Extrem genervt von dem Einheitsbrei griff ich voller Übermut und zugedröhnt von zuviel Spex-Lektüre zu einem Vinyl (Testament der Angst), das wenige Jahre vorher definitiv niemand auf diesem Medium veröffentlicht hätte. Und dazu noch Hamburger Schule. Aber interessant war’s dann doch. Also das Pendel ganz in die andere Richtung geschleudert, damit es Jahre später mit voller Wucht zurückkommt.

[Video via KFMW]

Ignorant und leicht prollig wie man mit um die 20 eben so ist, konnte man die Band Blumfeld – ohne sie zu kennen – als Pseudo-Germanistikstudenten beschimpfen, um sich bloß nicht verunsichern zu lassen. Oder dann doch über den Schatten springen und den Texten eine Chance geben, sich an die akustische Instrumente gewöhnen. Was sicherlich schwerer war, denn musikalisch ist das Album kein Meisterwerk: relativ seicht und extrem poppig.

Textlich schon anspruchsvoller. Mehr Kritik (allerdings nicht so unvereinnehmbar-intelligent wie bei den Hamburger Kollegen der Goldenen Zitronen) die sich an der Desinteressiertheit des marktförmigen Menschen abarbeitet, allzuoft dran verzweifelt und sein Glück in der zweisamen Liebe sucht. Dabei ist es eine sehr dünne Grenze zwischen Kunst und Kitsch in der sich Jochen Distelmeyer mit seinen Texten bewegt. In welche Richtung die jeweilige Grenze überschritten wird, muss jeder für sich selbst herausfinden.

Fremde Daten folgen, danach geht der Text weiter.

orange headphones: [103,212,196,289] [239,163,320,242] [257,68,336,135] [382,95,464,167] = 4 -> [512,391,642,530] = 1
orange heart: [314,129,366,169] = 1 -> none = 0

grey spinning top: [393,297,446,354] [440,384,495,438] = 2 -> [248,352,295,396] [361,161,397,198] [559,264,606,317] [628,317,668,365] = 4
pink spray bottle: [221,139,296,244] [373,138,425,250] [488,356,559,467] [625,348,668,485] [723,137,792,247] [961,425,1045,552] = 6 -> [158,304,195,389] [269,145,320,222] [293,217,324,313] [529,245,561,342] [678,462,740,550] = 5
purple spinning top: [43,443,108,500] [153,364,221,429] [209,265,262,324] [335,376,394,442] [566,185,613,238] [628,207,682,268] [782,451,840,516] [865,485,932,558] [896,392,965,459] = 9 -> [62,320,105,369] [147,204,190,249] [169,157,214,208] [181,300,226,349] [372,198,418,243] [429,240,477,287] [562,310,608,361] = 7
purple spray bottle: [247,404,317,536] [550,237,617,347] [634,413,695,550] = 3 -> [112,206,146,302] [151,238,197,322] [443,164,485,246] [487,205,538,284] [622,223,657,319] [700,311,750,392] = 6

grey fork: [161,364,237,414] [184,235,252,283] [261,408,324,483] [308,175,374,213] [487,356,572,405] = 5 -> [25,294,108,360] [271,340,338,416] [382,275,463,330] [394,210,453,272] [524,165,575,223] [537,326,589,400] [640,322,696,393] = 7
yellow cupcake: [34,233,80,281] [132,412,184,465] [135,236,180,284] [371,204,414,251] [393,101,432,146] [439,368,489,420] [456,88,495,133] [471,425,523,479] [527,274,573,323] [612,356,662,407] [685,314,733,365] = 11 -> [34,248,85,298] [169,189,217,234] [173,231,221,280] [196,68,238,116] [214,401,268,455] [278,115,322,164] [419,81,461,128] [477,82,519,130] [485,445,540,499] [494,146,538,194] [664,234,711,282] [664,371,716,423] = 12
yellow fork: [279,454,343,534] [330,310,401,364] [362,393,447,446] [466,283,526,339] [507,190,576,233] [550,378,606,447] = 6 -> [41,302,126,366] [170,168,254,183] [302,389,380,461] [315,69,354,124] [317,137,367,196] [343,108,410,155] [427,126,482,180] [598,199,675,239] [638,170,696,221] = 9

Vielleicht war es aber auch genau die richtige Reaktion, auf die damals ausgerufene Spaßgesellschaft mit Depression zu reagieren. Und von der Zwischenmenschlichkeit würde heute viel mehr gebraucht werden, da aus der vermeintlichen Spaßgesellschaft eine Hassgesellschaft geworden ist, ohne jetzt in ein verpillt-kitschiges „All you need is Love“ zurückfallen zu wollen.